Graphene is a two-dimensional (2D) form of carbon that has remarkable electrical and mechanical properties. It has a honeycomb lattice structure with a unit cell that contains two carbon atoms, and its electronic structure is just above the band gap between semiconductors and metals. Because of the sp2-hybridized bonds, each carbon atom in graphene has one of its four valence electrons unpaired, making it an ideal conductor.

CNTs are cylindrically shaped carbon molecules with exceptional mechanical, optical and electronic properties, but their chiral nature leads to different electronic structures depending on the chiral angle between the tube’s two sublattices. For example, if the chiral angle is 0°, the CNTs will have a metallic structure and foreground absorption, but if the chiral angle is 90°, the tubes will be semiconductors with a gap close to the Fermi energy.
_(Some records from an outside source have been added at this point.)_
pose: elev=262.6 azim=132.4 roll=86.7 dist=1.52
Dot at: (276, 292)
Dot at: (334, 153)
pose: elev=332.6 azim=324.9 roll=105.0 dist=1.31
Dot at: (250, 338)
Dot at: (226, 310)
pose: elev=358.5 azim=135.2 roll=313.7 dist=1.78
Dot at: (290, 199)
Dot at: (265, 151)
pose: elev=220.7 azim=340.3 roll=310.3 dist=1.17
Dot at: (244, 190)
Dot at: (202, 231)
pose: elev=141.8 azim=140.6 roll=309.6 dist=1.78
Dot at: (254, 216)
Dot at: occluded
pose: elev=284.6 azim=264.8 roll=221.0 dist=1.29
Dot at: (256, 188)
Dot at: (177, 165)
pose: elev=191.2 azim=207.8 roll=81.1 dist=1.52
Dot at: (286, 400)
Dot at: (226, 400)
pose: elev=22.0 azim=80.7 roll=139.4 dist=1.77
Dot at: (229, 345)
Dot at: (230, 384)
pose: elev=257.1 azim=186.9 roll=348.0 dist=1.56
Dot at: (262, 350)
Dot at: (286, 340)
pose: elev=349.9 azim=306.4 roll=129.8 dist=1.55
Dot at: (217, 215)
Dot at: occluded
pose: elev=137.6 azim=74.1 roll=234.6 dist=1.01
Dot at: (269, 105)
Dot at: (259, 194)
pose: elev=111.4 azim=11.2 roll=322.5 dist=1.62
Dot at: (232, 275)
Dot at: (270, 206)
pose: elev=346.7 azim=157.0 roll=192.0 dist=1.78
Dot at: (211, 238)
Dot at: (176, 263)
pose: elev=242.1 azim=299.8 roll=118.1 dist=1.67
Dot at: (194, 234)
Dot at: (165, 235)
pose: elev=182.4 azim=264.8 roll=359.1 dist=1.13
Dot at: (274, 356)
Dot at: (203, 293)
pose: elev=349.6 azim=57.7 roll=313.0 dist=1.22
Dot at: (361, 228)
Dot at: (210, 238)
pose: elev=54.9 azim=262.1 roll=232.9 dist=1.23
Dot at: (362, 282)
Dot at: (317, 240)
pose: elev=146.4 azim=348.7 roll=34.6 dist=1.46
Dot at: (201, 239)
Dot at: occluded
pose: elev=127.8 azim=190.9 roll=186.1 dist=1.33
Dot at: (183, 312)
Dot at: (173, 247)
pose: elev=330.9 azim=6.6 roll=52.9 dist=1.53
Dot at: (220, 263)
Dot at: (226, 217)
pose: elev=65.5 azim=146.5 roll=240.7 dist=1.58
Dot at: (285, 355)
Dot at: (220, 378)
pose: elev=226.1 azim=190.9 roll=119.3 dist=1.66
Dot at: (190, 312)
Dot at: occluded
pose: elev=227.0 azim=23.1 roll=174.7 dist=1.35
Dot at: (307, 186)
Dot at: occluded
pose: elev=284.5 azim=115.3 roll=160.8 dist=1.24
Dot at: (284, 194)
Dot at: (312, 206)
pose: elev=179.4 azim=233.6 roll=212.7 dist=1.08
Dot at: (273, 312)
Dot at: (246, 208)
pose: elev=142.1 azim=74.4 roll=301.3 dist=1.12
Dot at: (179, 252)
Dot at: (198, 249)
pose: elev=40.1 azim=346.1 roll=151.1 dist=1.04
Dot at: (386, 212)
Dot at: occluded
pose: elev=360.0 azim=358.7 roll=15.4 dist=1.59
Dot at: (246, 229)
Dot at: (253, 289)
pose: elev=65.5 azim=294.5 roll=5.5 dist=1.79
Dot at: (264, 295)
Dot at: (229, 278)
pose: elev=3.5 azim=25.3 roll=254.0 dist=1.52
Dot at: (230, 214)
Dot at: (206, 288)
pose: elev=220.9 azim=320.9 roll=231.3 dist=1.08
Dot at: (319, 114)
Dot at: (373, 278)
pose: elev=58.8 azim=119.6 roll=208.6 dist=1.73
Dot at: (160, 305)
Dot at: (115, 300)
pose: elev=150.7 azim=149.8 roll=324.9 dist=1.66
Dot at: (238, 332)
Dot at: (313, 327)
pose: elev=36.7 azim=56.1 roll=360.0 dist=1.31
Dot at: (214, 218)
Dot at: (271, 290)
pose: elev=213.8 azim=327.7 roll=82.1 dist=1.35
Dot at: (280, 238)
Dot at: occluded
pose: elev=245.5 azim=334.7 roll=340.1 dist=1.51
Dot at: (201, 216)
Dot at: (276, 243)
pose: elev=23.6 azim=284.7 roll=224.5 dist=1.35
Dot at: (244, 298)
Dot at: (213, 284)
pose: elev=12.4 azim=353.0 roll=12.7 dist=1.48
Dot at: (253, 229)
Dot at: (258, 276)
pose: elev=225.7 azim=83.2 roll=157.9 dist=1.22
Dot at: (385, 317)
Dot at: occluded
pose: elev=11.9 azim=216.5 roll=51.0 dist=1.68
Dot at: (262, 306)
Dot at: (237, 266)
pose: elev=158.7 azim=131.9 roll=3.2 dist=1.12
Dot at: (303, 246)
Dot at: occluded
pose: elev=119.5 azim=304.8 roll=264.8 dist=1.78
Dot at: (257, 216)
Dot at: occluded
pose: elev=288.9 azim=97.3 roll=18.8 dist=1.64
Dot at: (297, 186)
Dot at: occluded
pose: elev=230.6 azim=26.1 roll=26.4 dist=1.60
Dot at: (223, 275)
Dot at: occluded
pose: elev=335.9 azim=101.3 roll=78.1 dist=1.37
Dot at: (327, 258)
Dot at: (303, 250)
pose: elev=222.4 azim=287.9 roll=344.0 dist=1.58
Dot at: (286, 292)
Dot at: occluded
Graphene is a 2D allotrope of carbon that has extraordinary electrical and mechanical properties, but it is also chemically very sensitive. The sp2-hybridized carbon bonds that make up the bulk of graphene have an extremely high binding energy and, as a result, a very low dispersion strength. This gives graphene the unusual property that it can be made either completely metallic or semiconducting simply by changing its concentration of electrons, as long as variations in effective scattering strengths are neglected.